Another alternative would be to build some kind of workaround that generates the expected secrets from the existing secrets generated by cert-manager before deploying the helm chart. This is however quite inconvenient.

[javsalgar]

Hi!

Thank you so much for the feature request! Indeed, we would like to improve our integrations with tools like cert-manager/trust-manager. Actually, I believe that in other charts we have values for the secret keys in order to avoid this issue. I will forward it to the team but as it is not a critical feature we cannot guarantee an ETA. If you want to speed up the process, would you like to submit a PR adding support for these values?

[tbalzer]

@javsalgar PR is attached

[carrodher]

Thank you for opening this issue and submitting the associated Pull Request. Our team will review and provide feedback. Once the PR is merged, the issue will automatically close.

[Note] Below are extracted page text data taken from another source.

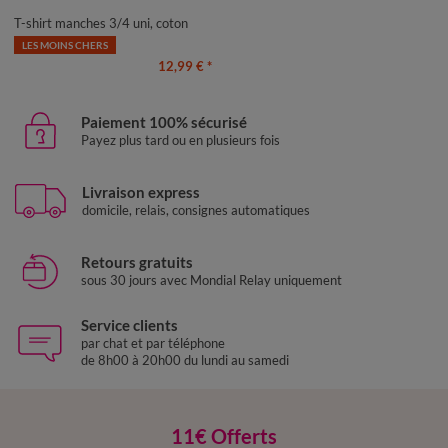
50
52
54
T-shirt manches 3/4 uni, coton
LES MOINS CHERS
12,99 €
*
Paiement 100% sécurisé
Payez plus tard ou en plusieurs fois
Livraison express
domicile, relais, consignes automatiques
Retours gratuits
sous 30 jours avec Mondial Relay uniquement
Service clients
par chat et par téléphone
de 8h00 à 20h00 du lundi au samedi
11€ Offerts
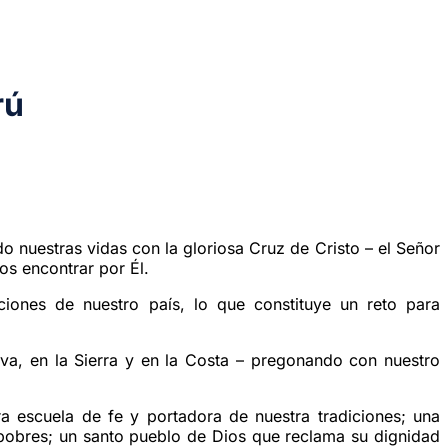
rú
o nuestras vidas con la gloriosa Cruz de Cristo – el Señor
os encontrar por Él.
aciones de nuestro país, lo que constituye un reto para
lva, en la Sierra y en la Costa – pregonando con nuestro
 escuela de fe y portadora de nuestra tradiciones; una
pobres; un santo pueblo de Dios que reclama su dignidad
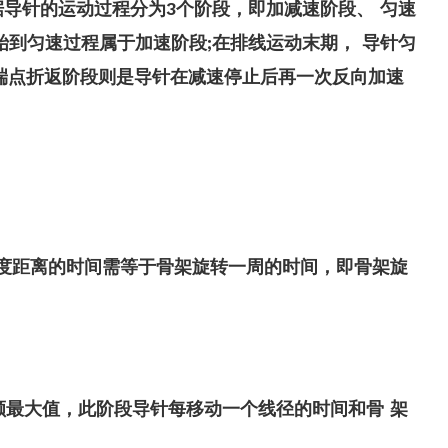
导针的运动过程分为3个阶段，即加减速阶段、 匀速
到匀速过程属于加速阶段;在排线运动末期， 导针匀
端点折返阶段则是导针在减速停止后再一次反向加速
度距离的时间需等于骨架旋转一周的时间，即骨架旋
额最大值，此阶段导针每移动一个线径的时间和骨 架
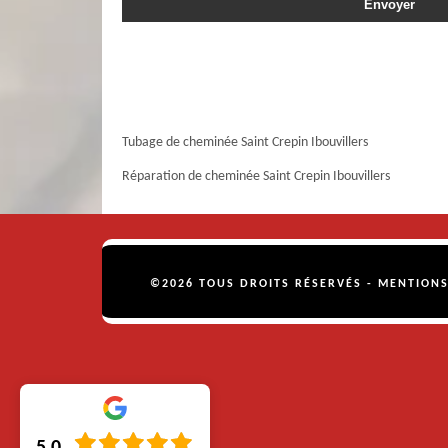
Tubage de cheminée Saint Crepin Ibouvillers
Réparation de cheminée Saint Crepin Ibouvillers
©2026 TOUS DROITS RÉSERVÉS -
MENTIONS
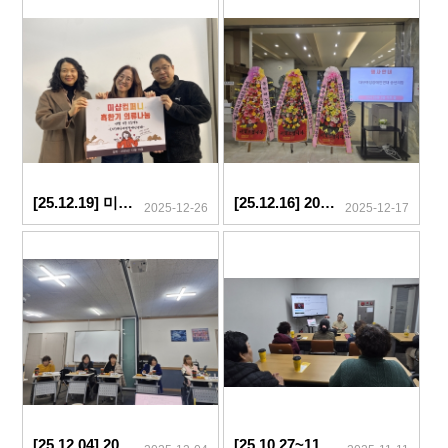
[25.12.19] 미샵컴퍼니 혹한기 의류 나눔
[25.12.16] 2025년 여성장애인 송년의 밤 개최
2025-12-26
2025-12-17
[25.12.04] 2025년 제4차 운영이사회
[25.10.27~11.05] 스마트폰 동영상 제작 교실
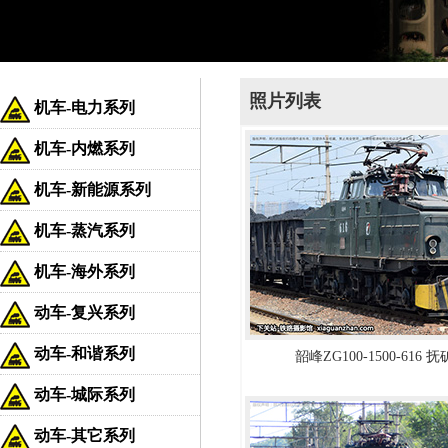
照片列表
机车-电力系列
机车-内燃系列
机车-新能源系列
机车-蒸汽系列
机车-海外系列
动车-复兴系列
动车-和谐系列
韶峰ZG100-1500-616 
动车-城际系列
动车-其它系列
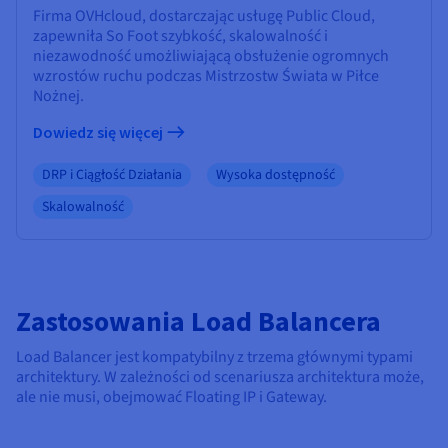
Firma OVHcloud, dostarczając usługę Public Cloud,
zapewniła So Foot szybkość, skalowalność i
niezawodność umożliwiającą obsłużenie ogromnych
wzrostów ruchu podczas Mistrzostw Świata w Piłce
Nożnej.
Dowiedz się więcej
DRP i Ciągłość Działania
Wysoka dostępność
Skalowalność
Zastosowania Load Balancera
Load Balancer jest kompatybilny z trzema głównymi typami
architektury. W zależności od scenariusza architektura może,
ale nie musi, obejmować Floating IP i Gateway.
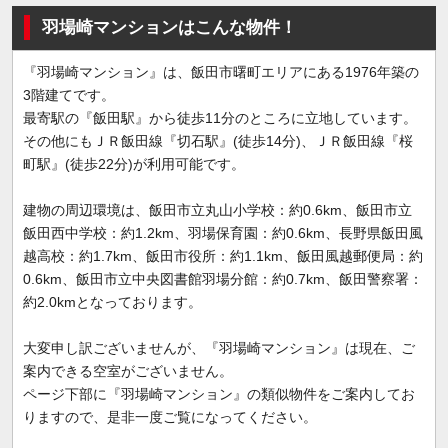
羽場崎マンションはこんな物件！
『羽場崎マンション』は、飯田市曙町エリアにある1976年築の
3階建てです。
最寄駅の『飯田駅』から徒歩11分のところに立地しています。
その他にもＪＲ飯田線『切石駅』(徒歩14分)、ＪＲ飯田線『桜
町駅』(徒歩22分)が利用可能です。
建物の周辺環境は、飯田市立丸山小学校：約0.6km、飯田市立
飯田西中学校：約1.2km、羽場保育園：約0.6km、長野県飯田風
越高校：約1.7km、飯田市役所：約1.1km、飯田風越郵便局：約
0.6km、飯田市立中央図書館羽場分館：約0.7km、飯田警察署：
約2.0kmとなっております。
大変申し訳ございませんが、『羽場崎マンション』は現在、ご
案内できる空室がございません。
ページ下部に『羽場崎マンション』の類似物件をご案内してお
りますので、是非一度ご覧になってください。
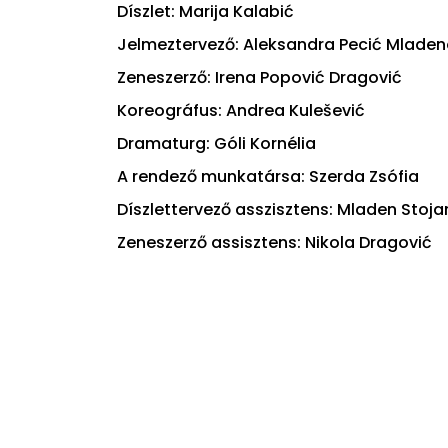
Díszlet: Marija Kalabić
Jelmeztervező: Aleksandra Pecić Mladen
Zeneszerző: Irena Popović Dragović
Koreográfus: Andrea Kulešević
Dramaturg: Góli Kornélia
A rendező munkatársa: Szerda Zsófia
Díszlettervező asszisztens: Mladen Stoja
Zeneszerző assisztens: Nikola Dragović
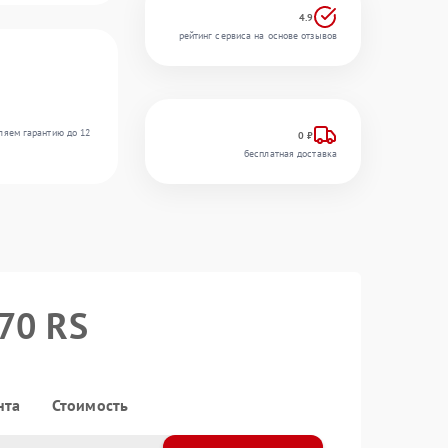
4.9
рейтинг сервиса на основе отзывов
ляем гарантию до 12
0 ₽
бесплатная доставка
70 RS
нта
Стоимость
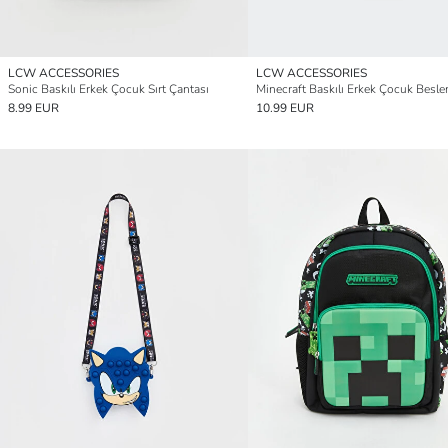
LCW ACCESSORIES
LCW ACCESSORIES
Sonic Baskılı Erkek Çocuk Sırt Çantası
8.99 EUR
10.99 EUR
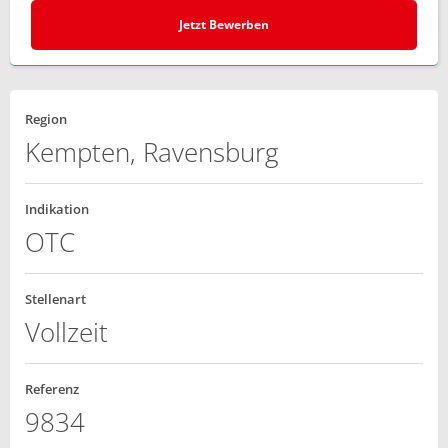
Jetzt Bewerben
Region
Kempten, Ravensburg
Indikation
OTC
Stellenart
Vollzeit
Referenz
9834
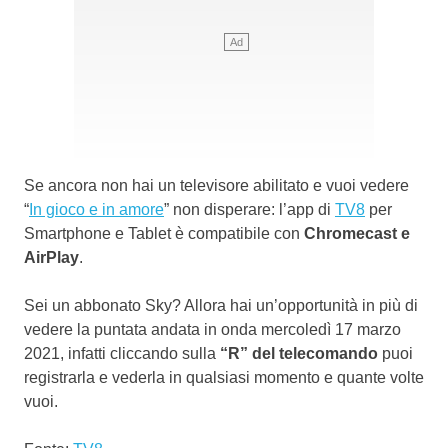
Se ancora non hai un televisore abilitato e vuoi vedere
“
In gioco e in amore
” non disperare: l’app di
TV8
per
Smartphone e Tablet è compatibile con
Chromecast e
AirPlay
.
Sei un abbonato Sky? Allora hai un’opportunità in più di
vedere la puntata andata in onda mercoledì 17 marzo
2021, infatti cliccando sulla
“R” del telecomando
puoi
registrarla e vederla in qualsiasi momento e quante volte
vuoi.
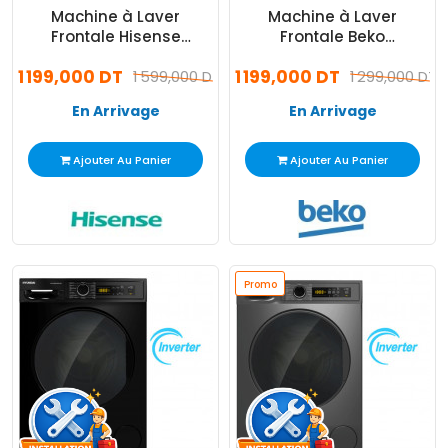
Machine à Laver
Machine à Laver
Frontale Hisense
Frontale Beko
WFQP8014EVMT 8Kg
BM3WFU47200BW 7Kg
1 199,000 DT
1 199,000 DT
Silver
1 599,000 DT
Inverter Blanc
1 299,000 DT
En Arrivage
En Arrivage
Ajouter Au Panier
Ajouter Au Panier
Promo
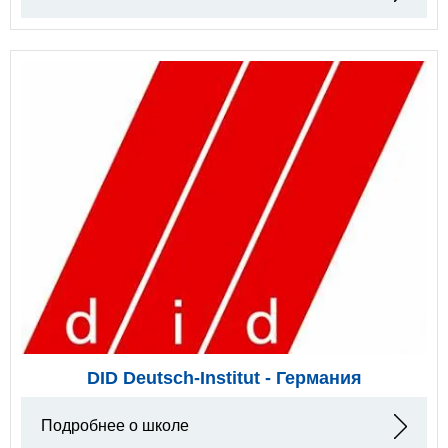
DID Deutsch-Institut - Германия
Подробнее о школе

Your contribution is greatly appreciated!

[github-actions[bot]]

This Issue has been automatically marked as "stale" because it has not had recent activity (for 15 days). It will be closed if no further activity occurs. Thanks for the feedback.

[github-actions[bot]]

Due to the lack of activity in the last 5 days since it was marked as "stale", we proceed to close this Issue. Do not hesitate to reopen it later if necessary.